Since about 8-10 months ago we've been facing weird printer issues which culminated this month to a massive amount of errors that got most of the company involved, and that allowed us to identify the core issues: on some machines (~7-8%) sometimes after reboot something happens with the Print Spooler that makes it so that printers are not advertised/available via IP Address, only via hostname.
Specifically the issue presents itself in 3 ways:
When sending a print from a Linux server the server will get an error and the Event Log will have the following error "Automatic The Line Printer Daemon (LPD) service refused a print job from %LINUXSERVERIP% for printer \%WindowsIP%%PrinterName% because the specified printer does not exist on this computer."
When attempting to map a printer from Windows Explorer by going to the Windows machine with \%WindowsIP%\ in Windows Explorer the printer will be visible but trying to add it will result in error "Operation could not be completed (error 0x00000709)." which is generally associated with KBKB5006670, but that's not installed on our machines and the first instances of the aforementioned error are from December 2021/January 2022 so way before that patch was even released
When running the powershell command Get-Printer -Computername %WindowsIP%. If the command is run with the Hostname of the machine then the result is correct (a list of shared printers), if it's run with the IP Address of the machine then it throws the following error:
+ CategoryInfo : NotSpecified: (MSFT_Printer:ROOT/StandardCimv2/MSFT_Printer) [Get-Printer], CimException + FullyQualifiedErrorId : HRESULT 0x8007007b,Get-Printer
And the most annoying thing is: if you restart the Spooler Service the problem completely disappears until next reboot...
Research on Google hasn't resulted in much success, except for one lone unanswered message: https://hardforum.com/threads/weird-network-printing-problem.1635293/
There is an XKCD for everything, isn't there? https://xkcd.com/979/
Additional analysis has been performed with Procmon, Wireshark, Process Explorer, WinDbg and xbootmgr with the following results:
Procmon:
- Analysis of spoolsv.exe during execution of Get-Printer %WindowsIP% from another computer shows no other actions other than the network communication
- Analysis of spoolsv.exe during addition of shared printer through Windows Explorer shows the network connection and some RegQueryKey for HKU%SIDOFREMOTEACCOUNT% and HKU.DEFAULT\Printers\Connections,,%WINDOWSIP%,%PRINTERNAME% with result of "NAME NOT FOUND" but nothing else
- Attempt at analysis of spoolsv.exe during boot through the Enable Boot Logging was successful but useless due to the problem not appearing when booting with that option enabled
- Additional analysis has been attempted through the Stack Summary Function to trace the stack down from spoolsv.exe but the only noticeable difference in the thread that was common between the working and non-working procmon dump was the presence of an additional branch called EatAuthInfoFromPacket on the dump of the working service.
Wireshark:
- Superficial analysis of the traffic flow while executing Get-Printer from a remote machine shows winspool_AsyncEnumPrinters request and winspool_AsyncEnumPrinters response with protocol IREMOTEWINSPOOL, but no additional information and the stub data appears encrypted so I'm unable to garner additional information from it
Process Explorer
- Superficial analysis has been done on the spoolsv.exe process and its Threads and Stack and the only interesting point was that in the Strings of the spoolsv.exe process there was \machinehostname and \machinehostname.domain.com when it was broken and nothing when it wasn't.
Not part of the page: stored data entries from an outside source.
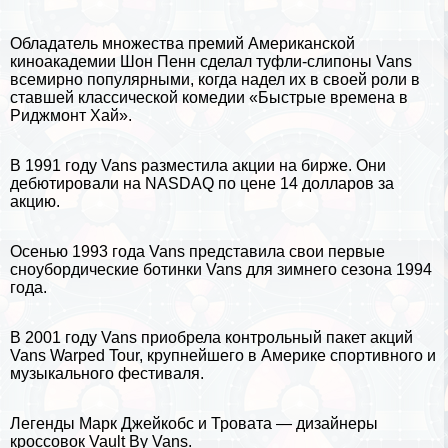
Обладатель множества премий Американской
киноакадемии Шон Пенн сделал туфли-слипоны Vans
всемирно популярными, когда надел их в своей роли в
ставшей классической комедии «Быстрые времена в
Риджмонт Хай».
В 1991 году Vans разместила акции на бирже. Они
дебютировали на NASDAQ по цене 14 долларов за
акцию.
Осенью 1993 года Vans представила свои первые
сноубордические ботинки Vans для зимнего сезона 1994
года.
В 2001 году Vans приобрела контрольный пакет акций
Vans Warped Tour, крупнейшего в Америке спортивного и
музыкального фестиваля.
Легенды Марк Джейкобс и Тровата — дизайнеры
кроссовок Vault By Vans.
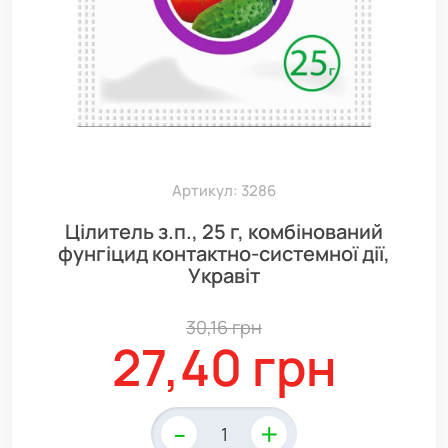
Артикул: 3286
Цілитель з.п., 25 г, комбінований
фунгіцид контактно-системної дії,
Укравіт
30,16 грн
27,40 грн
-
+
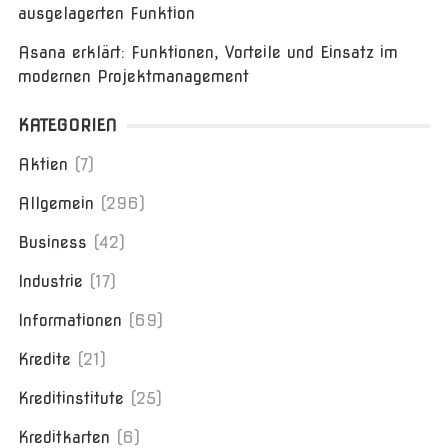
ausgelagerten Funktion
Asana erklärt: Funktionen, Vorteile und Einsatz im
modernen Projektmanagement
KATEGORIEN
Aktien
(7)
Allgemein
(296)
Business
(42)
Industrie
(17)
Informationen
(69)
Kredite
(21)
Kreditinstitute
(25)
Kreditkarten
(6)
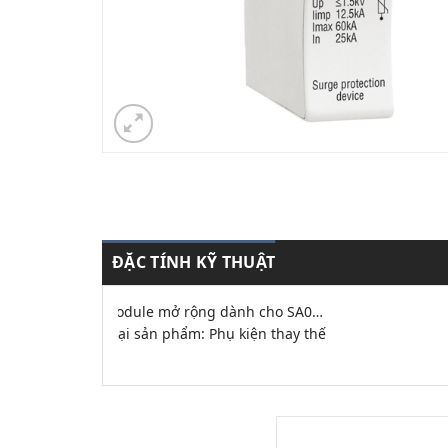
ĐẶC TÍNH KỸ THUẬT
Module mở rộng dành cho SA0…
Loại sản phẩm: Phụ kiện thay thế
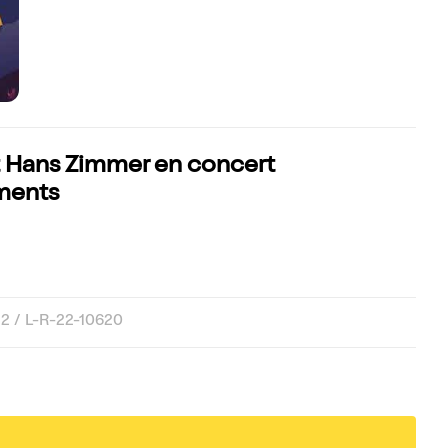
t Hans Zimmer en concert
ements
2 / L-R-22-10620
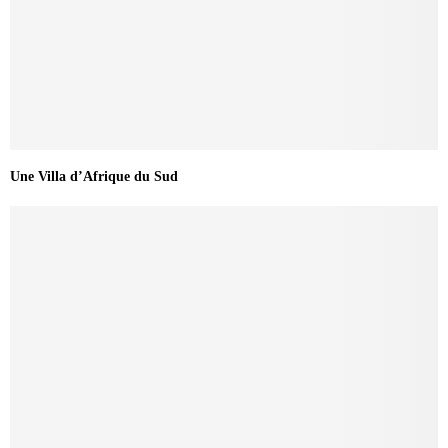
Une Villa d’Afrique du Sud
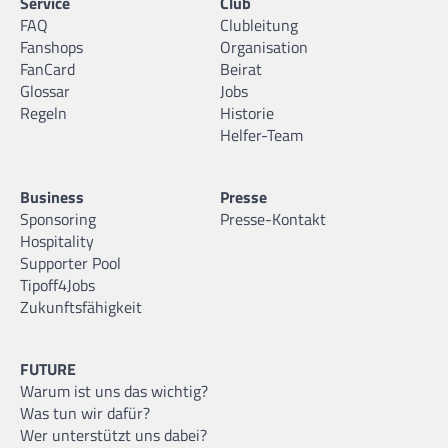
Service
Club
FAQ
Clubleitung
Fanshops
Organisation
FanCard
Beirat
Glossar
Jobs
Regeln
Historie
Helfer-Team
Business
Presse
Sponsoring
Presse-Kontakt
Hospitality
Supporter Pool
Tipoff4Jobs
Zukunftsfähigkeit
FUTURE
Warum ist uns das wichtig?
Was tun wir dafür?
Wer unterstützt uns dabei?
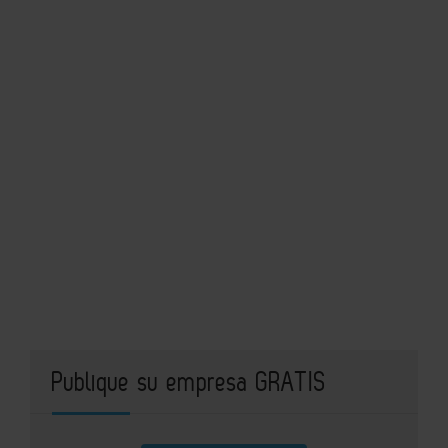
Publique su empresa GRATIS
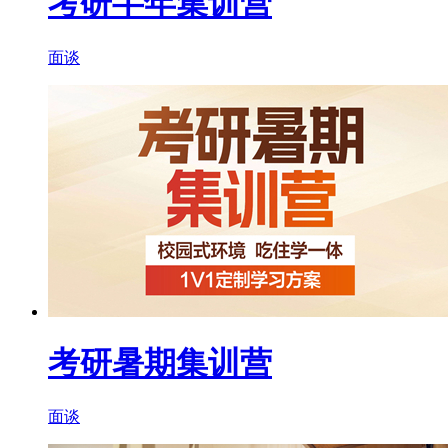
考研半年集训营
面谈
考研暑期集训营
面谈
But I have to admit my knowledge of Windows Internals is insufficient to fully make heads and tails of it. OpenAI has been helping with the explanations though!
WinDbg
- Debugger has been attached to the spoolsv.exe process and testing done with both Get-Printer from a remote machine and attempting to map the printer through Windows Explorer, but in both cases no messages Debug messages were visible during execution. Additionally, I've created a process dump from Process Explorer and fed it to WindDbg to run the !analyze command, but it only returned a breakpoint, no actual error. Same as before, I'm new to this tool, so if you have any suggestions I'll be happy to take them!
xbootmgr
- xbootmgr -trace boot -traceflags dispatcher+latency -stackwalk readythread+threadcreate+profile+cswitch has been run to debug the service during boot but, same as Procmon, when the machine reboots with this tracing on the problem doesn't present itself so the output is fairly useless
And thus this is the summary. I'm a bit lost, and neither Google nor OpenAI appear to have any idea of what's happening here, so I'd appreciate any insights you might provide on additional troubleshooting for this issue or perhaps a resolution if you've faced it before.